**DATA EXTRACT**
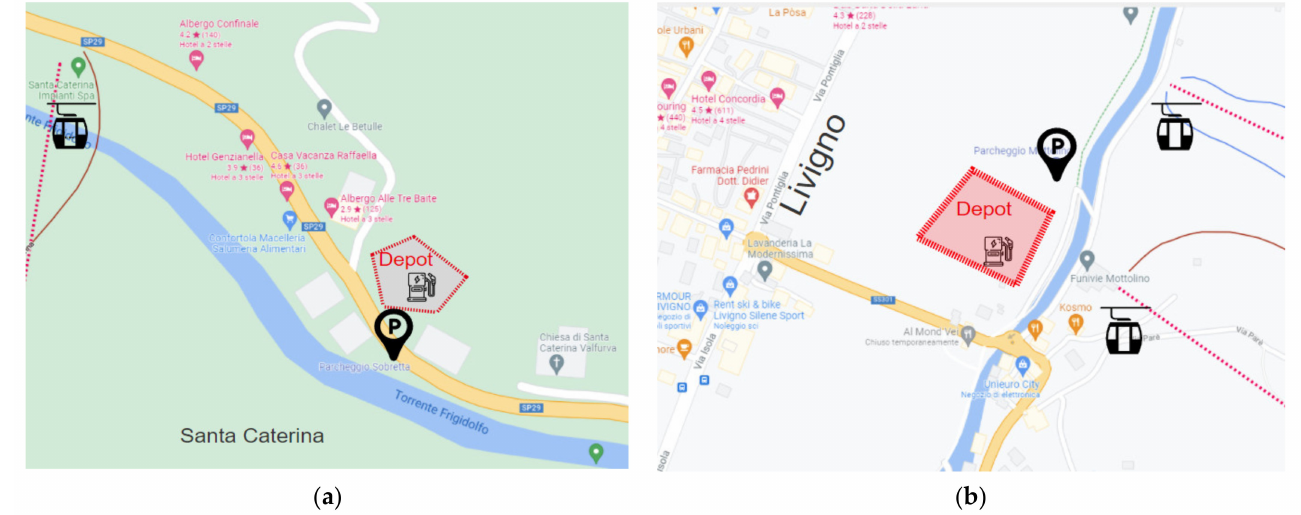
Figure 17. Bus Depot location proposed in ( a ) Santa Caterina and ( b ) Livigno through Google Earth.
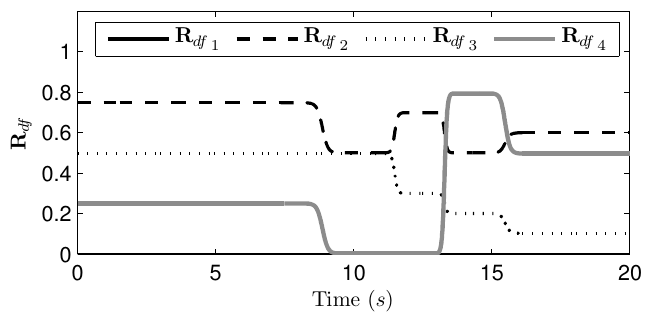
Figure 12. The four components of R df with respect to the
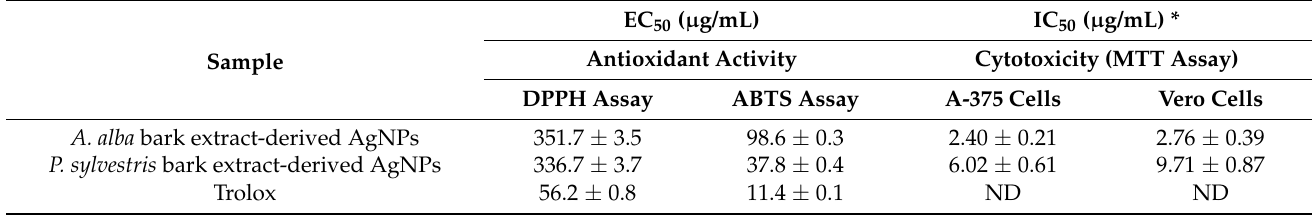
Table 1. Antioxidant and cytotoxic activity of Abies alba and Pinus sylvestris bark extract-derived AgNPs.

**TASK ITEM**
Leave the pictures out, and copy exactly each line from the one containing "Figure 12. The" through the final line of the data.

**SOLUTION BELOW**
Figure 12. The four components of R df with respect to the
Table 1. Antioxidant and cytotoxic activity of Abies alba and Pinus sylvestris bark extract-derived AgNPs.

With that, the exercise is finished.